Goal of the exercise: Your answer must be an exact transcription of every entry.

Source material:

------------

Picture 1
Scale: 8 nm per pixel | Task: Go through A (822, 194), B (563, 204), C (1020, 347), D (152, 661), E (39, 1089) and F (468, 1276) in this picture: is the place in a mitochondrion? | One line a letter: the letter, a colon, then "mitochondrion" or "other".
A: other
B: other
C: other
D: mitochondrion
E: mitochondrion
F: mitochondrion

------------

Answer area:
Picture 1
Scale: 8 nm per pixel | Task: Go through A (822, 194), B (563, 204), C (1020, 347), D (152, 661), E (39, 1089) and F (468, 1276) in this picture: is the place in a mitochondrion? | One line a letter: the letter, a colon, then "mitochondrion" or "other".
A: other
B: other
C: other
D: mitochondrion
E: mitochondrion
F: mitochondrion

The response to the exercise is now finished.